Rewrite the records below with every instance of "someone who can't see it" swapped for "a remote colleague" and nothing else altered. Omit the picture lines from your answer.

# Recorded information:
■ ■ ■ ■ ■
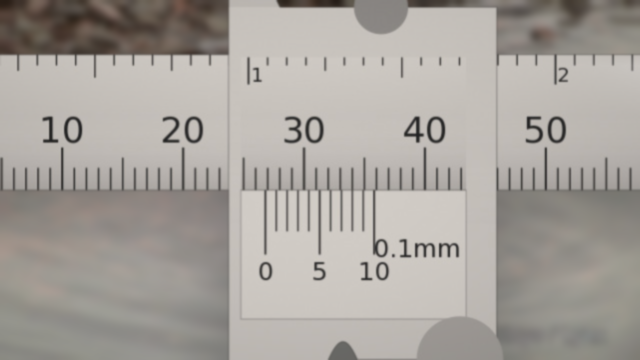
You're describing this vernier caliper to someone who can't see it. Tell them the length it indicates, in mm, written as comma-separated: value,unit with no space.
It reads 26.8,mm
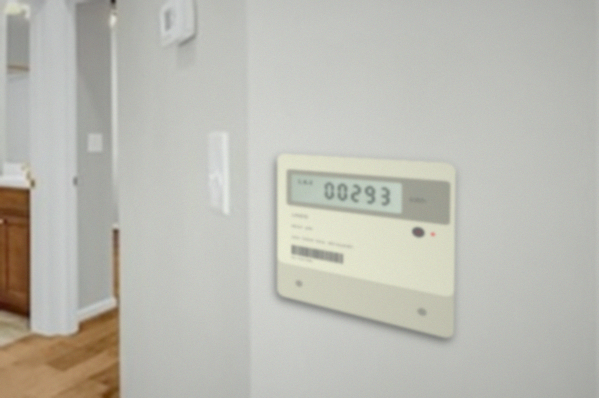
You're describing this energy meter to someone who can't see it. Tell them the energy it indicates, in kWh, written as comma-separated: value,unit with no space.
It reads 293,kWh
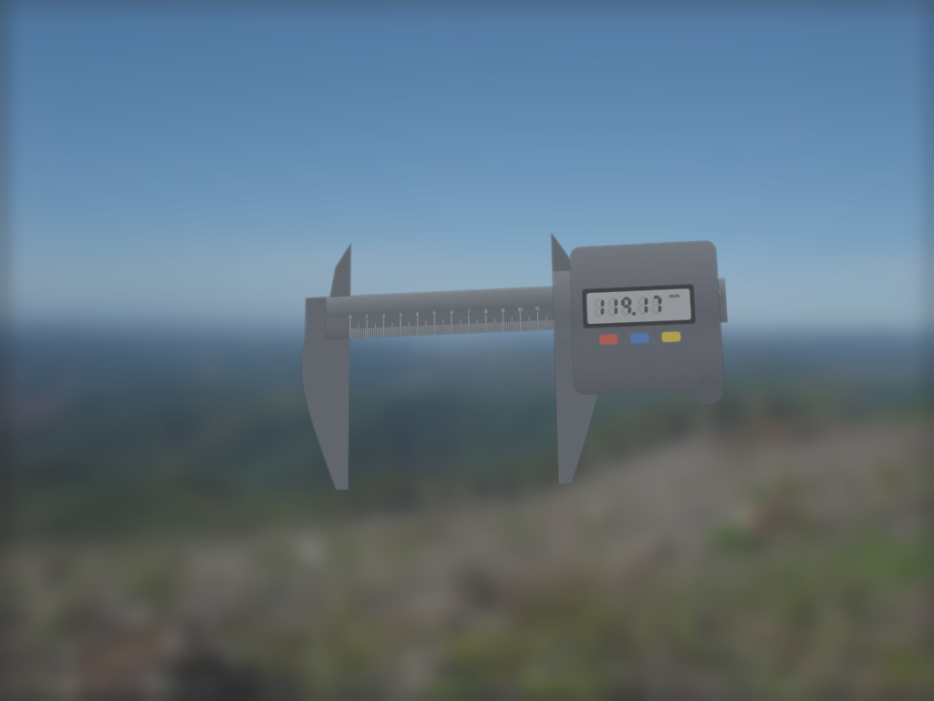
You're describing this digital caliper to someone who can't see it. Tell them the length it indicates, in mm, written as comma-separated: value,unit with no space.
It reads 119.17,mm
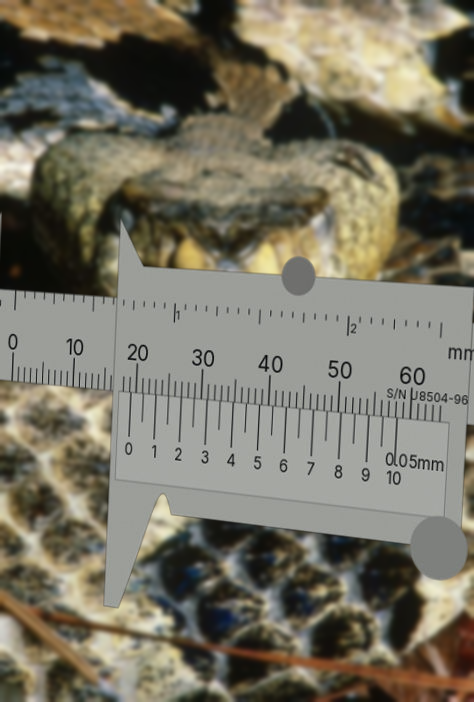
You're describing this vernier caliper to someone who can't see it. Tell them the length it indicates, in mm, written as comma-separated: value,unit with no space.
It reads 19.2,mm
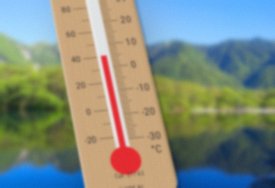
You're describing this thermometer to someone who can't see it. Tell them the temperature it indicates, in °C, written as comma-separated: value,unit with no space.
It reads 5,°C
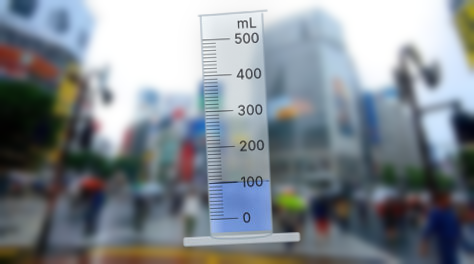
■ ■ ■ ■ ■
# Response below:
You're describing this vernier caliper to a remote colleague. Tell them the length it indicates, in mm, written as comma-separated: value,unit with no space.
It reads 26.8,mm
You're describing this energy meter to a remote colleague. Tell them the energy it indicates, in kWh, written as comma-separated: value,unit with no space.
It reads 293,kWh
You're describing this digital caliper to a remote colleague. Tell them the length it indicates, in mm, written as comma-separated: value,unit with no space.
It reads 119.17,mm
You're describing this vernier caliper to a remote colleague. Tell them the length it indicates, in mm, written as comma-separated: value,unit with no space.
It reads 19.2,mm
You're describing this thermometer to a remote colleague. Tell them the temperature it indicates, in °C, written as comma-separated: value,unit with no space.
It reads 5,°C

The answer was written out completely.